-- Opening Marker --
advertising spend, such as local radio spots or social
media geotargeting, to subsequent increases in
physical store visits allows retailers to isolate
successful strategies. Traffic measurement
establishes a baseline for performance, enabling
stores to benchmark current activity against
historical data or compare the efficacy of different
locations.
-- Closing Marker --
● **Requirement**:
Rewrite the records as a Markdown table with a "Row" column for the row number and a "Text" column for each line, leaving out any blank lines.

● **Task output**:
| Row | Text |
|---|---|
| 1 | advertising spend, such as local radio spots or social |
| 2 | media geotargeting, to subsequent increases in |
| 3 | physical store visits allows retailers to isolate |
| 4 | successful strategies. Traffic measurement |
| 5 | establishes a baseline for performance, enabling |
| 6 | stores to benchmark current activity against |
| 7 | historical data or compare the efficacy of different |
| 8 | locations. |